About half an hour into the game, though, doubt set in. It was turning into a frustrating night and when I saw Filippo Inzaghi’s free kick deflect off a team-mate’s hand and fly past Pepe Reina just before half-time, I began to question if it wasn’t going to be our night. Once Inzaghi made it 2-0 late in the second half, I just wanted to leave the pub, go home and never come out of my room again. There was a brief yell of defiance when Dirk Kuyt pulled a goal back near the end, but I never truly felt that we’d get a last-gasp equaliser. After the match, all I could do was argue with another punter that Milan should never have been in that season’s Champions League in the first place, having been initially disqualified for their part in Italy’s Calciopoli scandal in 2006.
Right, now that I’ve that night of misery out of the way, let’s go back to 25 May 2005. I was 16 and still finding it hard to believe that we were in a Champions League final. In a school year with precious few LFC fans, I was routinely slagged about preparing myself for defeat. I was having none of it.
As I had school exams the next day and was still underage, home was the best place to watch Istanbul unfold. The first half was a nightmare; 3-0 down and being outclassed by Milan. Dad asked me what I thought. I insisted that, having scored three in the second half against Olympiakos when we needed to, we went and did it. I said it to try and convince myself as much as anyone else.
Fifteen minutes later, I sat there in disbelief that my prophecy came true so quickly. Once normal time had ended, Dad told me “Let’s head to the pub; you need to be there for when they win it”. Off to the local we went, me by far the youngest customer there amid middle-aged Kopites who could remember the glory days.
When it went to penalties, I briefly debated whether I’d watch. I went with yes as I didn’t want to miss us winning the cup if that’s what was to transpire. When Jerzy got his right hand to Shevchenko’s penalty, there was just an eruption. I leapt on top of every person I could find in the place.
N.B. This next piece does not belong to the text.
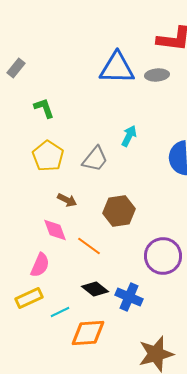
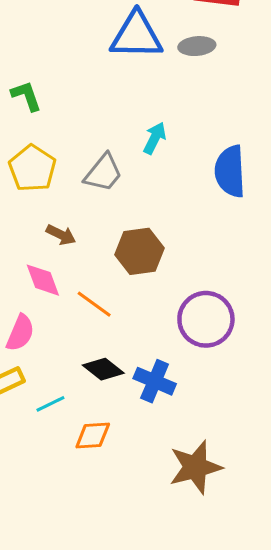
orange diamond: (88, 333) -> (93, 435), size x0.7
I joined in a huddle of men screaming the club’s name repeatedly. I roared down the phone at my brother, who’s not a football fan but was engrossed by what had happened. I fell to my knees with joy when Stevie hoisted the European Cup. I went into school the next morning and was hoisted into the air by the same lads who were telling me we hadn’t a hope of winning! Magic moments. Please God there’ll be more stories to tell from this weekend. Allez Allez Allez!
There’s simply no other, and obviously no better place to start than with that famous night in Istanbul. I am unfortunately too young to have witnessed those magical years of seemingly endless European Cup victories, but fortunately old enough to have been able to witness history unfold as we miraculously came back from 3-0 down to topple the mighty AC Milan. The Italian side were a formidable outfit, and many heroes of mine were donning the black and red stripes that night, but none quite like the Steven Gerrards and the Jamie Carraghers, who gave their all that evening to bring the trophy home.
It’s been a well-documented barren couple of seasons since, and the lack of domestic trophies has generated even more hurt, yet no one can ever take away what that Liverpool team, coaching staff and the phenomenal fans achieved. It’s been a long wait for excitement quite like that, but if Mohamed Salah, Jurgen Klopp and Co. can deliver against all the might of Real Madrid, it may well have been worth the wait.